London ‘is an archipelago of life’, declares Alexander Baron in the opening pages of this novel. ‘The millions of Londoners are really broken up into tens of thousands of little clusters of life. Each is gathered round some centre, perhaps a street … Within each of these little hives people live for each other as well as for themselves, and life generates a comfortable warmth.’ Rosie Hogarth is about one such little hive in the years immediately after the Second World War. Lamb Street is a respectable, inward looking working class enclave in south Islington, close to the Angel and to Chapel Market. The novel stands out for its profound sense of place.
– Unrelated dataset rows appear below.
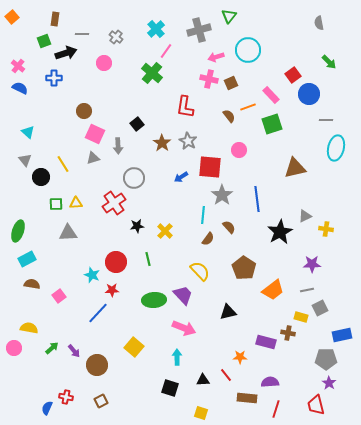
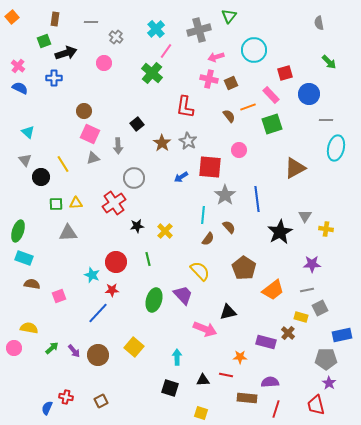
gray line at (82, 34): moved 9 px right, 12 px up
cyan circle at (248, 50): moved 6 px right
red square at (293, 75): moved 8 px left, 2 px up; rotated 21 degrees clockwise
pink square at (95, 134): moved 5 px left
brown triangle at (295, 168): rotated 15 degrees counterclockwise
gray star at (222, 195): moved 3 px right
gray triangle at (305, 216): rotated 32 degrees counterclockwise
cyan rectangle at (27, 259): moved 3 px left, 1 px up; rotated 48 degrees clockwise
pink square at (59, 296): rotated 16 degrees clockwise
green ellipse at (154, 300): rotated 70 degrees counterclockwise
pink arrow at (184, 328): moved 21 px right, 1 px down
brown cross at (288, 333): rotated 32 degrees clockwise
brown circle at (97, 365): moved 1 px right, 10 px up
red line at (226, 375): rotated 40 degrees counterclockwise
But alongside the warmth of community is the chill of exclusion..

Rosie Hogarth

The ‘man or woman who tries to settle in London without gaining admission to one of these communities’, Baron writes in the same passage, ‘… is like a lonely traveller wandering, as night gathers, across the vast deserted moors, mocked wherever he looks by the clustering lights of villages. He is on his own, and he can go mad or die for all anybody cares.’

Baron’s novel is about Jack Agass’s readmission into the Lamb Street community where he grew up after years away at war and working abroad. Agass, a little like his creator, doesn’t easily fit – he’s not a social animal. And the war has wreaked changes in Lamb Street – and not least to the life of the woman Jack regards as his soulmate, the elusive Rosie Hogarth.